B. İstinaf Sebepleri
1.Davacı-davalı erkek vekili istinaf dilekçesiyle; İlk Derece Mahkemesi kararının kadının kabul edilen boşanma davası, kusur belirlemesi, aleyhine hükmedilen nafaka ve tazminatlar yönünden kaldırılmasına karar verilmesini talep etmiştir.

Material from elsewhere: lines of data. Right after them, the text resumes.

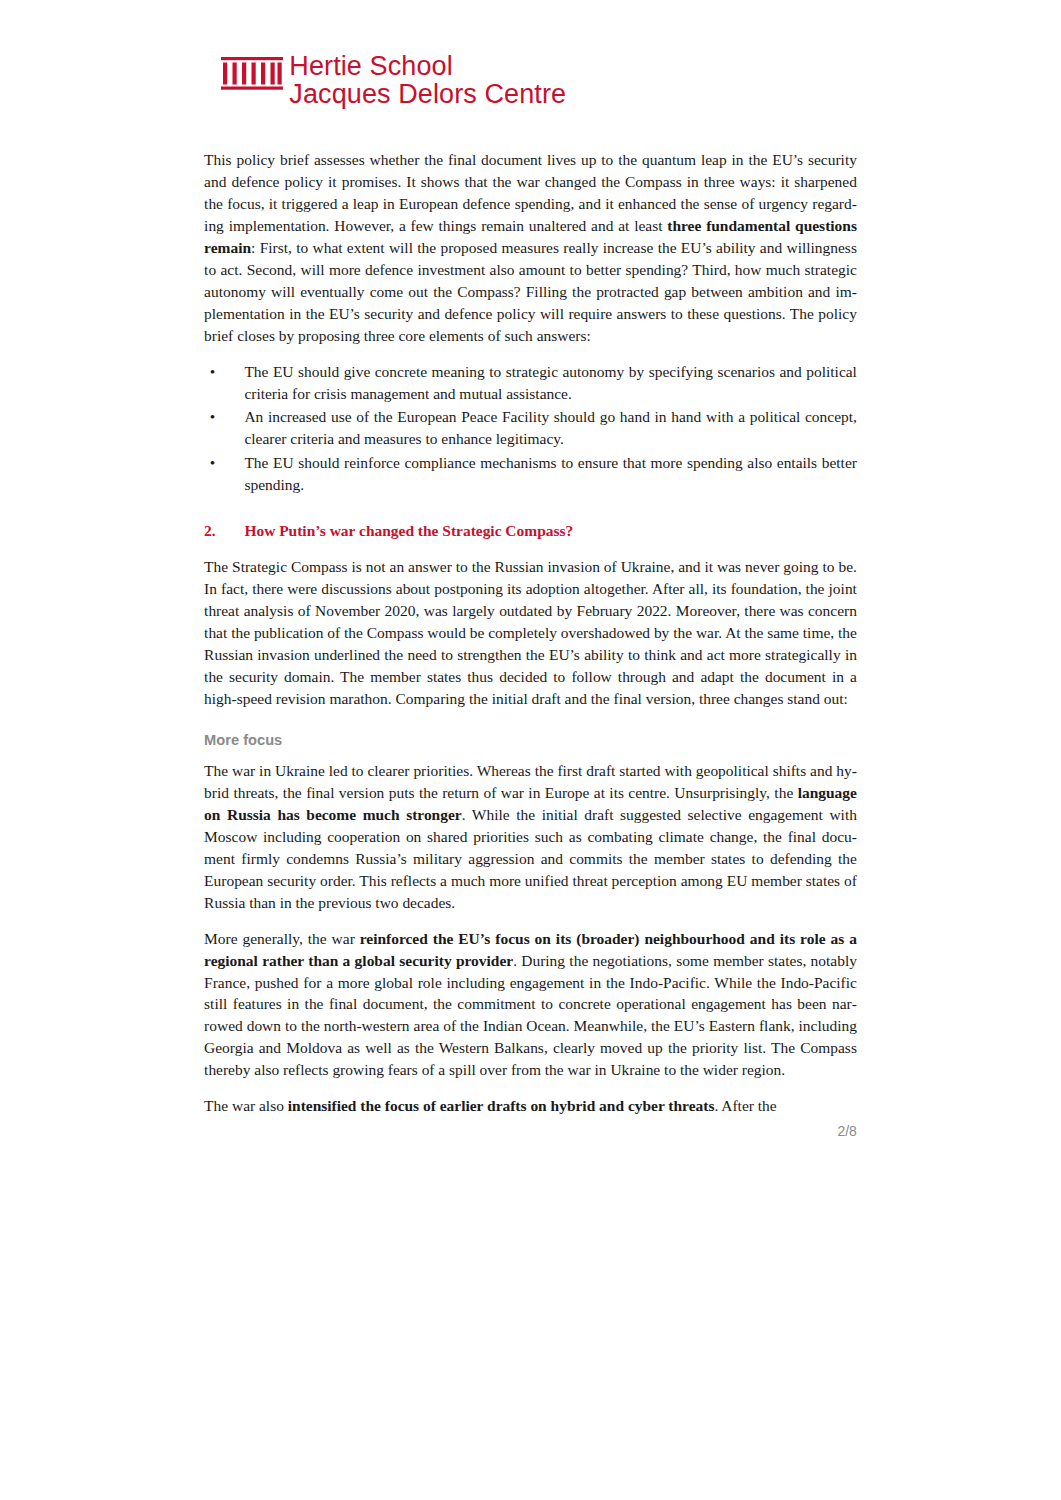Hertie School Jacques Delors Centre
This policy brief assesses whether the final document lives up to the quantum leap in the EU’s security and defence policy it promises. It shows that the war changed the Compass in three ways: it sharpened the focus, it triggered a leap in European defence spending, and it enhanced the sense of urgency regarding implementation. However, a few things remain unaltered and at least three fundamental questions remain: First, to what extent will the proposed measures really increase the EU’s ability and willingness to act. Second, will more defence investment also amount to better spending? Third, how much strategic autonomy will eventually come out the Compass? Filling the protracted gap between ambition and implementation in the EU’s security and defence policy will require answers to these questions. The policy brief closes by proposing three core elements of such answers:
The EU should give concrete meaning to strategic autonomy by specifying scenarios and political criteria for crisis management and mutual assistance.
An increased use of the European Peace Facility should go hand in hand with a political concept, clearer criteria and measures to enhance legitimacy.
The EU should reinforce compliance mechanisms to ensure that more spending also entails better spending.
2. How Putin’s war changed the Strategic Compass?
The Strategic Compass is not an answer to the Russian invasion of Ukraine, and it was never going to be. In fact, there were discussions about postponing its adoption altogether. After all, its foundation, the joint threat analysis of November 2020, was largely outdated by February 2022. Moreover, there was concern that the publication of the Compass would be completely overshadowed by the war. At the same time, the Russian invasion underlined the need to strengthen the EU’s ability to think and act more strategically in the security domain. The member states thus decided to follow through and adapt the document in a high-speed revision marathon. Comparing the initial draft and the final version, three changes stand out:
More focus
The war in Ukraine led to clearer priorities. Whereas the first draft started with geopolitical shifts and hybrid threats, the final version puts the return of war in Europe at its centre. Unsurprisingly, the language on Russia has become much stronger. While the initial draft suggested selective engagement with Moscow including cooperation on shared priorities such as combating climate change, the final document firmly condemns Russia’s military aggression and commits the member states to defending the European security order. This reflects a much more unified threat perception among EU member states of Russia than in the previous two decades.
More generally, the war reinforced the EU’s focus on its (broader) neighbourhood and its role as a regional rather than a global security provider. During the negotiations, some member states, notably France, pushed for a more global role including engagement in the Indo-Pacific. While the Indo-Pacific still features in the final document, the commitment to concrete operational engagement has been narrowed down to the north-western area of the Indian Ocean. Meanwhile, the EU’s Eastern flank, including Georgia and Moldova as well as the Western Balkans, clearly moved up the priority list. The Compass thereby also reflects growing fears of a spill over from the war in Ukraine to the wider region.
The war also intensified the focus of earlier drafts on hybrid and cyber threats. After the
2/8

2.Davalı-davacı kadın vekili istinaf dilekçesiyle; İlk Derece Mahkemesi kararının erkeğin kabul edilen boşanma davası, asıl davadaki tebligatın usulsüzlüğü, kusur belirlemesi, hükmedilen nafaka ve tazminatların miktarı yönünden kaldırılmasına karar verilmesini talep etmiştir.
C. Gerekçe ve Sonuç
Bölge Adliye Mahkemesinin yukarıda tarih ve sayısı belirtilen kararı ile; İlk Derece Mahkemesince kusur belirlemesinin doğru yapıldığı, davaların kabulüne karar verilmesinin isabetli olduğu ancak ortak çocuk ve kadın yararına hükmedilen nafakalar ile kadın yararına hükmedilen tazminatların miktarlarının az olduğu gerekçesiyle kadının nafaka ve tazminatların miktarına yönelik istinaf dilekçesinin kabulüyle İlk Derece Mahkemesi kararının bu yönlere ilişkin hüküm fıkralarının kaldırılmasına, yeniden kısmen esas hakkında hüküm kurulması suretiyle ortak çocuk ve kadın yararına ayrı ayrı aylık 800,00 TL tedbir nafakası ile kararın kesinleşmesinden sonra aynı miktar üzerinden iştirak ve yoksulluk nafakası ödenmesine, yine kadın yararına 70.000,00 TL maddî, 60.000,00 TL manevî tazminat ödenmesine, taraf vekillerinin diğer yönlere ilişkin istinaf itirazlarının ise esastan reddine karar verilmiştir.
V. TEMYİZ
A. Temyiz Yoluna Başvuranlar
Bölge Adliye Mahkemesinin yukarıda belirtilen kararına karşı süresi içinde taraf vekilleri temyiz isteminde bulunmuştur.
B. Temyiz Sebepleri
1.Davacı-davalı erkek vekili temyiz dilekçesinde özetle; boşanmaya neden olan olaylarda erkeğin kusurunun olmadığını, kadının ekonomik durumunun iyi olduğunu ileri sürerek kadının kabul edilen boşanma davası, kusur belirlemesi, aleyhine hükmedilen nafaka ve tazminatlar yönünden kararın bozulmasına karar verilmesini talep etmiştir.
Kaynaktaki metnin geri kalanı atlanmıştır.